**Job 1:** Could you retype the passage on hooking library calls between "Jordan Sissel offers" and "calls using LD_PRELOAD.", inclusive?

**Excerpted passage:**
Jordan Sissel offers liboverride, which is a small toolset which lets you quickly inject code into another program.

Example

An example of hooking into a library call using LD_PRELOAD:

/* This example shows how to hook into library calls using LD_PRELOAD.
 * This example hooks into the malloc() call. This is not a "serious"
 * example. See the end of this comment to see why.
 *
 * To build this example run the following:
 *      gcc -ldl -Wall -shared -fPIC -o malloc_hook.so -D_GNU_SOURCE malloc_hook.c
 * To test this example run the following:
 *      LD_PRELOAD=./malloc_hook.so ls -l /proc
 * Note that we need -D_GNU_SOURCE to make this work. This enables
 * some non-standard GNU extensions. Without this we would get
 * this compilation error:
 *     malloc_hook.c:51: error: 'RTLD_NEXT' undeclared (first use in this function)
 *
 * Note that when you hook into a library call you usually want to
 * eventually hand off the work to the original call.

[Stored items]
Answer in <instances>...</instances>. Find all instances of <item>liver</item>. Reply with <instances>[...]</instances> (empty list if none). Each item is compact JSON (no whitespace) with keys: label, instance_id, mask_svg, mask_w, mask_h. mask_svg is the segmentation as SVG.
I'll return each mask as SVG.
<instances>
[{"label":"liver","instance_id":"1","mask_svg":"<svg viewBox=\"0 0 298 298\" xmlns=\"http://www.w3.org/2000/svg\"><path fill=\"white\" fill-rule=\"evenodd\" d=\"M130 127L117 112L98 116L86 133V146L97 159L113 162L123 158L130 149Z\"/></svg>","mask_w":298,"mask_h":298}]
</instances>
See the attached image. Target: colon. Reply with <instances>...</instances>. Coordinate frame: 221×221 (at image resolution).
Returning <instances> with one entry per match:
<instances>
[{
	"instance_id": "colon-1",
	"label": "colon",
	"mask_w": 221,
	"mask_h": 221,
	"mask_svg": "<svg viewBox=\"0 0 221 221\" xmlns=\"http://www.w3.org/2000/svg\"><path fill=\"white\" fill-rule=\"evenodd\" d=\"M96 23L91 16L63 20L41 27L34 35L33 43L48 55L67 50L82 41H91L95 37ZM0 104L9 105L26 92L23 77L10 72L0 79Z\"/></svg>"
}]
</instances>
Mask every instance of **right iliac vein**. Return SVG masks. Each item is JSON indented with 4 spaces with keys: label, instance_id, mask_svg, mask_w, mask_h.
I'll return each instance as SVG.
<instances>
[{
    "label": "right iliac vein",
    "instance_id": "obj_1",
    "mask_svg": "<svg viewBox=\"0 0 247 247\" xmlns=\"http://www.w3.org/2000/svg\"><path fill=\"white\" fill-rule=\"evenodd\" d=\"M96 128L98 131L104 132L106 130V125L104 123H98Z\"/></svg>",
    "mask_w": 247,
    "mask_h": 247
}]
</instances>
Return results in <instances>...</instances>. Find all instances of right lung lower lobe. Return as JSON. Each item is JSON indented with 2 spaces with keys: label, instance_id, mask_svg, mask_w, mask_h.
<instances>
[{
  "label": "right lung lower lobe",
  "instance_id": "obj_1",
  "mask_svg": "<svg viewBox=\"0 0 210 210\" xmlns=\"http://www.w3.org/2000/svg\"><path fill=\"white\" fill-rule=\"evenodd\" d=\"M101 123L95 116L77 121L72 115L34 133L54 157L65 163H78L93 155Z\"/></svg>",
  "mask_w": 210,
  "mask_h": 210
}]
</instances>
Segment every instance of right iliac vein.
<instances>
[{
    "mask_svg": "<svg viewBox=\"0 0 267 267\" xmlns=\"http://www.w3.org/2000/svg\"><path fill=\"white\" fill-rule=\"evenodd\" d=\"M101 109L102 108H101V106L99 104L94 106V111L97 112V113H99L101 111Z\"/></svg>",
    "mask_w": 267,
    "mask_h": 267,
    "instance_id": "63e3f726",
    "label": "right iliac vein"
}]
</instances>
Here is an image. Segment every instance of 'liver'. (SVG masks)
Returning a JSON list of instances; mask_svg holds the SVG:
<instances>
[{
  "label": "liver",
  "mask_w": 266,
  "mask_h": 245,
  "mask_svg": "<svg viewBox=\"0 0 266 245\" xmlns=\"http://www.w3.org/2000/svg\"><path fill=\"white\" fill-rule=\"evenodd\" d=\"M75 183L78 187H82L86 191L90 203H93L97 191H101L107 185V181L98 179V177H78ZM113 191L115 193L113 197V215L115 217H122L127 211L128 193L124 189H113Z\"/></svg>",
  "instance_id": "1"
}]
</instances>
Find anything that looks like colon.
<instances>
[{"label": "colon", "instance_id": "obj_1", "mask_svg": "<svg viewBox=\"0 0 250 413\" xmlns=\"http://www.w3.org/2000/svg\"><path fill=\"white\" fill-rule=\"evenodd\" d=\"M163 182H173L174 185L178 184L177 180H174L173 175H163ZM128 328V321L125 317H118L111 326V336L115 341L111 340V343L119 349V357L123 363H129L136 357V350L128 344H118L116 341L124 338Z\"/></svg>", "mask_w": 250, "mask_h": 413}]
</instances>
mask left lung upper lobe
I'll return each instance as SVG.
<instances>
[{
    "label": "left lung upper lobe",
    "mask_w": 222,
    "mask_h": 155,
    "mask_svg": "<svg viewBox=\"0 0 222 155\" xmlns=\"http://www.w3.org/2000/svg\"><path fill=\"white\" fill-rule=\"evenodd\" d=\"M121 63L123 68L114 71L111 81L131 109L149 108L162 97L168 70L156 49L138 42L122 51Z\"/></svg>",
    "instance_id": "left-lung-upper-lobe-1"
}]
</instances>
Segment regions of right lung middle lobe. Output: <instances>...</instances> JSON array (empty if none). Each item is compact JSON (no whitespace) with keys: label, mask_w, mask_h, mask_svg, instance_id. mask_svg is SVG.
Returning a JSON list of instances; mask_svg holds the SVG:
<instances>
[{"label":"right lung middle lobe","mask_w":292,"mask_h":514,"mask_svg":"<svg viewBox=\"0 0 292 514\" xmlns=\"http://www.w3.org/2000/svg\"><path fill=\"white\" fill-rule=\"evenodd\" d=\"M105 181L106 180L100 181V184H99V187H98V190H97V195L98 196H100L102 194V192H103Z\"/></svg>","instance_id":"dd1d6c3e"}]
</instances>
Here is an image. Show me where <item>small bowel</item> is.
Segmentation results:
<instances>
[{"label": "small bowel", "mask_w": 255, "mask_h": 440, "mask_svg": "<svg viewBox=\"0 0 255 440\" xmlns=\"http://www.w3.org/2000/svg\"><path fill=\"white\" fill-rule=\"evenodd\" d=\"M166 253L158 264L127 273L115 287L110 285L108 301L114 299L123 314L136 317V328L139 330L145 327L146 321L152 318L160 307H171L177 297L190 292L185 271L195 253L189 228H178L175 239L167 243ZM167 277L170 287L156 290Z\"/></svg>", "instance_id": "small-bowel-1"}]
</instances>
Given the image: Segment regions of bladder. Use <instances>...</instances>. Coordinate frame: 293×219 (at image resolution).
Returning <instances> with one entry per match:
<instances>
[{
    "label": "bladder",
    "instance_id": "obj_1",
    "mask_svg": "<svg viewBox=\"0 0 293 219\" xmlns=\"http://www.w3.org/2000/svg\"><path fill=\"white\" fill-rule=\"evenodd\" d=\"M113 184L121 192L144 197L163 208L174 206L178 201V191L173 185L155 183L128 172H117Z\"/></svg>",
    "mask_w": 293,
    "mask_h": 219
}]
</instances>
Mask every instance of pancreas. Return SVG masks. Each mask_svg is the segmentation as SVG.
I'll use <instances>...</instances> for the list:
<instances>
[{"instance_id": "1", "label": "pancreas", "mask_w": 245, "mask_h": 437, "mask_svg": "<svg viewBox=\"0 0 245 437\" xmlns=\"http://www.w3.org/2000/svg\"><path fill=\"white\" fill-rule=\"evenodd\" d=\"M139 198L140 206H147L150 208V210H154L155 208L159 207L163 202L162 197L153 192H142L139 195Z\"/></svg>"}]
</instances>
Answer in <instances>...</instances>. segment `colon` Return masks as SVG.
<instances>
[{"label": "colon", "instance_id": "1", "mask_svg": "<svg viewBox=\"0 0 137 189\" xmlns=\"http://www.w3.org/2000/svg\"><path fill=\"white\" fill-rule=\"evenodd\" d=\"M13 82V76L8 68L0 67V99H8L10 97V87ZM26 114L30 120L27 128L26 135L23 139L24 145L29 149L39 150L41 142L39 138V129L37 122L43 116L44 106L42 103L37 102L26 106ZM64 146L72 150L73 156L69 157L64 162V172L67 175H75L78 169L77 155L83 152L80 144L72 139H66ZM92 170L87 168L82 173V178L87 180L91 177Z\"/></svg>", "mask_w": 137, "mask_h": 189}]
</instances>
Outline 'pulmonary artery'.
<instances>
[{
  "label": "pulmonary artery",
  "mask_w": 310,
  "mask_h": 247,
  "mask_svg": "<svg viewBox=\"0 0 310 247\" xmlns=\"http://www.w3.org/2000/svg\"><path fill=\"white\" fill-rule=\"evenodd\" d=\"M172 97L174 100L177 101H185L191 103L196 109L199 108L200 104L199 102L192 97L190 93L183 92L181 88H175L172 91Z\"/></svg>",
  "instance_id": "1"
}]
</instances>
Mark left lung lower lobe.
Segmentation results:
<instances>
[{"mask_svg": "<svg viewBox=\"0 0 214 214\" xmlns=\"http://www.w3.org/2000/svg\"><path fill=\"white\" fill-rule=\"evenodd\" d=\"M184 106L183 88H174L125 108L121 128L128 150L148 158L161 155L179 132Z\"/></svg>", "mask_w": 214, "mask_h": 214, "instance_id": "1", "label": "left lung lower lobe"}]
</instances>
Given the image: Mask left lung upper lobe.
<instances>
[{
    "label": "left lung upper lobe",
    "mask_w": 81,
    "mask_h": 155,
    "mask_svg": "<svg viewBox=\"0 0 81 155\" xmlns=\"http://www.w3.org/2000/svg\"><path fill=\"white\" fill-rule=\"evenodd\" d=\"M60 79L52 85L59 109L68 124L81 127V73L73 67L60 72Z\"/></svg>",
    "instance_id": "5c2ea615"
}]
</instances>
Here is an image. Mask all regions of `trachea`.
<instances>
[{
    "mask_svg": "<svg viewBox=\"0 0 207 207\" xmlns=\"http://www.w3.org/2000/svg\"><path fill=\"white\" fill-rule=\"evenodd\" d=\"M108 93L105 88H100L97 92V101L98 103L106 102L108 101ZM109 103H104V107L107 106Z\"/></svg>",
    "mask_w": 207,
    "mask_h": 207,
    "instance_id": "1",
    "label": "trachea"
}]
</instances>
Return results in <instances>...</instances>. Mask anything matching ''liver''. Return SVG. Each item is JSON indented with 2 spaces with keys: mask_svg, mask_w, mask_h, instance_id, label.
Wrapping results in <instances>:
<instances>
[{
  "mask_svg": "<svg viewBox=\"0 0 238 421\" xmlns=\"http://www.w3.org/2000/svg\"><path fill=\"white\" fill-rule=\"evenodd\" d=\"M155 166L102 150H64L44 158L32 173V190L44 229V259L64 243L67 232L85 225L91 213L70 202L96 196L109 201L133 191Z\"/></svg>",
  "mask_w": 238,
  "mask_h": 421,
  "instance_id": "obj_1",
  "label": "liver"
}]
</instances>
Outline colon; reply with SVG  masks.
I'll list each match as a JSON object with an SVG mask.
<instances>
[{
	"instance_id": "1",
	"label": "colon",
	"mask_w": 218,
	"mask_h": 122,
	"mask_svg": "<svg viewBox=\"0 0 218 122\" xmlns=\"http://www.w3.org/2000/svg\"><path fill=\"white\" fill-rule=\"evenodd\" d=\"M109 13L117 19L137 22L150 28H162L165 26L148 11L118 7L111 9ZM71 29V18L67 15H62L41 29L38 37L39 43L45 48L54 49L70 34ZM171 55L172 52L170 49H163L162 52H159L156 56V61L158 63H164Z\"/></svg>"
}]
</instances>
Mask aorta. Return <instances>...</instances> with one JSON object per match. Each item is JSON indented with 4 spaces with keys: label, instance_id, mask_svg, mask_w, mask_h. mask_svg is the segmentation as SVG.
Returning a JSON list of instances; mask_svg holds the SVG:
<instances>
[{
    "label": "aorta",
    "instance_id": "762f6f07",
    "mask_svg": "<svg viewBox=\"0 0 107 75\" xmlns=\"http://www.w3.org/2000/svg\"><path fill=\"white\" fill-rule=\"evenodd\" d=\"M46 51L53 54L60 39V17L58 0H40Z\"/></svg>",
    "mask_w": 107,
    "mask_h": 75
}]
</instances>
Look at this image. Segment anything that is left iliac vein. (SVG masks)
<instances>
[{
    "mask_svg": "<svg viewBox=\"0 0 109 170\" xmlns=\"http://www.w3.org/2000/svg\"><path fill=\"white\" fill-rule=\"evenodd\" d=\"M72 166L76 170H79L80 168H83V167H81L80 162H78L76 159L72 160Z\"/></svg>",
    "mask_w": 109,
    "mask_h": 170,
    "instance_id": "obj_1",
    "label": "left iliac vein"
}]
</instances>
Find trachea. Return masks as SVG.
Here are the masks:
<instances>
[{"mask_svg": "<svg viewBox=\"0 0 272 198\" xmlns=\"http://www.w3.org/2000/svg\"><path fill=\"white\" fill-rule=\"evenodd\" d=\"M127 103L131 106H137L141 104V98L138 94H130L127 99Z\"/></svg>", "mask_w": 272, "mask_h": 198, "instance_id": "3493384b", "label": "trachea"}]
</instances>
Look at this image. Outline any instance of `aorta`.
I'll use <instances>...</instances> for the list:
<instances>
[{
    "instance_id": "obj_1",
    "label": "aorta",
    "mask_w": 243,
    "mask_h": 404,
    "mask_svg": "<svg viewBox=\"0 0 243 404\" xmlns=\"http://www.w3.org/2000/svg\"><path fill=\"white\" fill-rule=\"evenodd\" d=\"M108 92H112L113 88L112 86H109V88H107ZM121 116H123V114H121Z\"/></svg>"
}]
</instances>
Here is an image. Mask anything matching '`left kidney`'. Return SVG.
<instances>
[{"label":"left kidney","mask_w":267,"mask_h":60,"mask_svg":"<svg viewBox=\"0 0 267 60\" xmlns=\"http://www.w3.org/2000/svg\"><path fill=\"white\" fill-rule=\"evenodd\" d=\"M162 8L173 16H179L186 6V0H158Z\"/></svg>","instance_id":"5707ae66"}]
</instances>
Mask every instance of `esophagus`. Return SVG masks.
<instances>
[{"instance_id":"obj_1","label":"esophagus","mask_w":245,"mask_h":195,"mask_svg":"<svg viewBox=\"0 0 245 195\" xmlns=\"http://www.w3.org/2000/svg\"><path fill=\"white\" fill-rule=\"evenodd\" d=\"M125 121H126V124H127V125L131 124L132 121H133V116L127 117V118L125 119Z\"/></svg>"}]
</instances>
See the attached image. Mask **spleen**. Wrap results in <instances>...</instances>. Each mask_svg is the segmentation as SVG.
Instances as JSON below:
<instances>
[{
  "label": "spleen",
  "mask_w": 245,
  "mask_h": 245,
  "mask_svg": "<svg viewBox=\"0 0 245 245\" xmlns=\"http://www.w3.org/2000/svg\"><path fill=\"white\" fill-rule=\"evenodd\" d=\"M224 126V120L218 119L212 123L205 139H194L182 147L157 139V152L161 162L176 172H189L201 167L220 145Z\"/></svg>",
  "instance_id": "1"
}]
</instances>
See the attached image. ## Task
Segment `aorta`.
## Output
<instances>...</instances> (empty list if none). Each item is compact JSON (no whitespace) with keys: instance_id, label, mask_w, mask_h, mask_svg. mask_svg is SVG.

**Job 2:** Filter the listing above down to the lines that contain the string "object", and copy each of those lines.

**Answer 1:**
Jordan Sissel offers liboverride, which is a small toolset which lets you quickly inject code into another program.

Example

An example of hooking into a library call using LD_PRELOAD:

/* This example shows how to hook into library calls using LD_PRELOAD.

**Answer 2:**
I'll list each match as a JSON object with an SVG mask.
Mask aorta. Return <instances>...</instances> with one JSON object per match. Each item is JSON indented with 4 spaces with keys: label, instance_id, mask_svg, mask_w, mask_h. mask_svg is the segmentation as SVG.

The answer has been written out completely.